Contribution Guide

hubploy is open-source and anyone can contribute to it. We welcome the help! Yuvi Panda is the original author and can give GitHub contributor access to those who are committed to making hubploy better. You do not have to be a contributor on GitHub to suggest changes in the Issues section or make pull requests. A contributor will have to accept your changes before they become a part of hubploy.

If you don’t have git already, install it and clone this repository.

git clone https://github.com/yuvipanda/hubploy

Using a forking workflow is also useful and will make seting up pull requests easier.

Once you have made changes that you are ready to offer to hubploy, make a pull request to the main hubploy repository. Someone will get back to you soon on your changes.

If you want to dicuss changes before they get onto GitHub or contact a contributor, try the JupyterHub Gitter channel.
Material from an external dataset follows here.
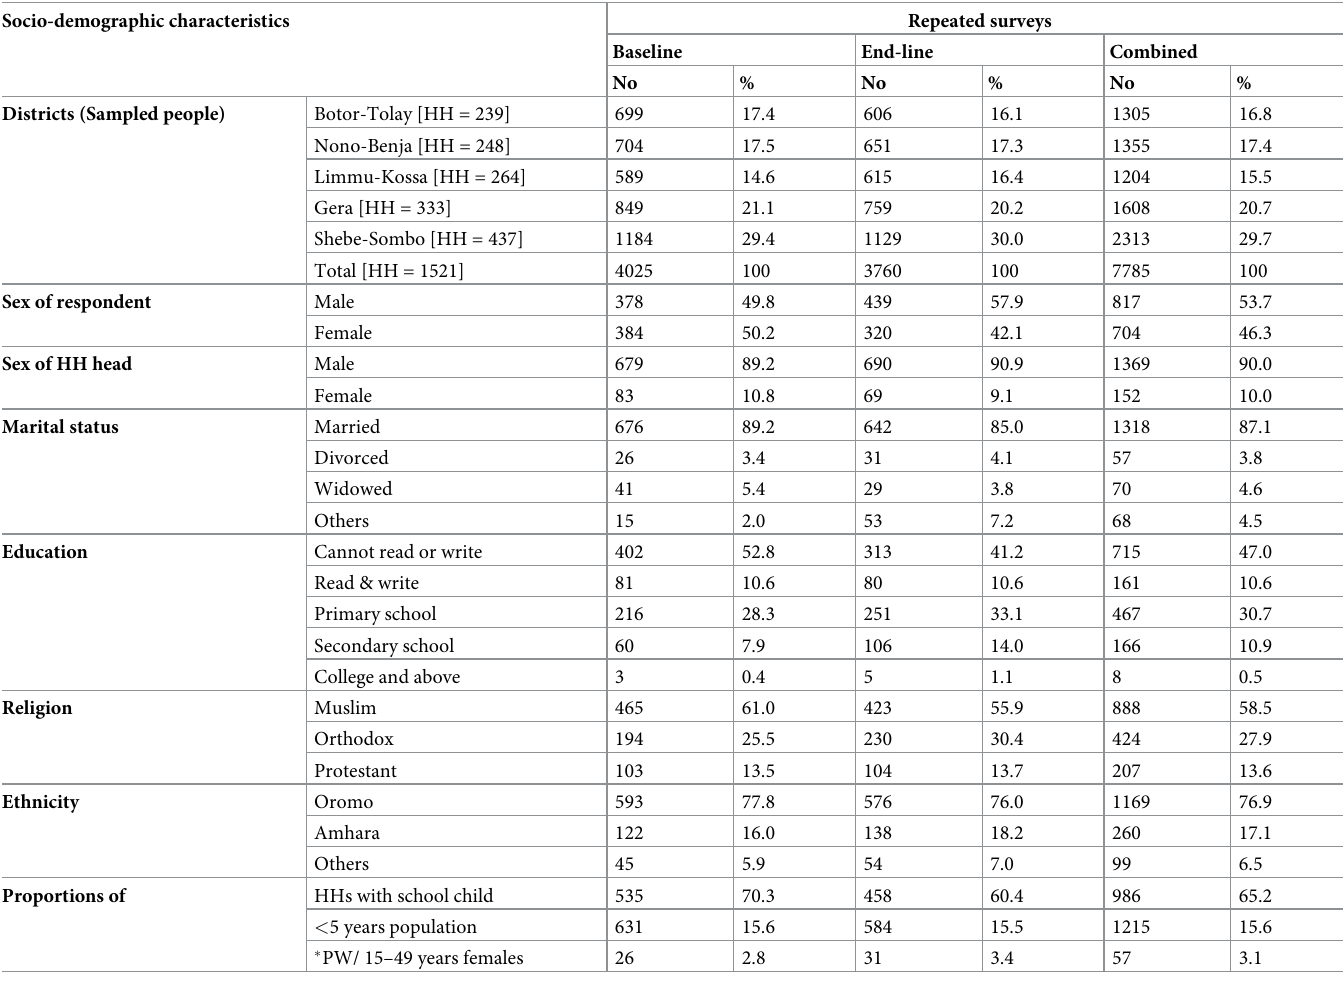
Table 1. Socio-demographic characteristics of respondents, school-based malaria SBCC target districts, Jimma Zone, Ethiopia, 2017–2019 (baseline, n = 762; end line, n = 759). Socio-demographic characteristics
Setting up for Documentation Development

The hubploy documentation is automatically built on each commit as configured on ReadTheDocs. Source files are in the docs/ folder of the main repository.

To set up your local machine for documentation development, install the required packages with:

# From the docs/ folder
pip install -r doc-requirements.txt

To test your updated documentation, run:

# From the docs/ folder
make html

Make sure there are no warnings or errors. From there, you can check the _build/html/ folder and launch the .html files locally to check that formatting is as you expect.

Setting up for Hubploy Development

See the How-To guide on setting up a development environment for hubploy.

In short, you can install hubploy and its dependencies easily with the above guide but you will need a kubernetes cluster to do local deployment tests. Some good resources for deploying a kubernetes cluster are:

  1. Zero to JupyterHub K8s
  2. AWS Terraform K8s Examples

You will also need to reference the section Using a Custom Hubploy Locally, rather than doing a default hubploy installation.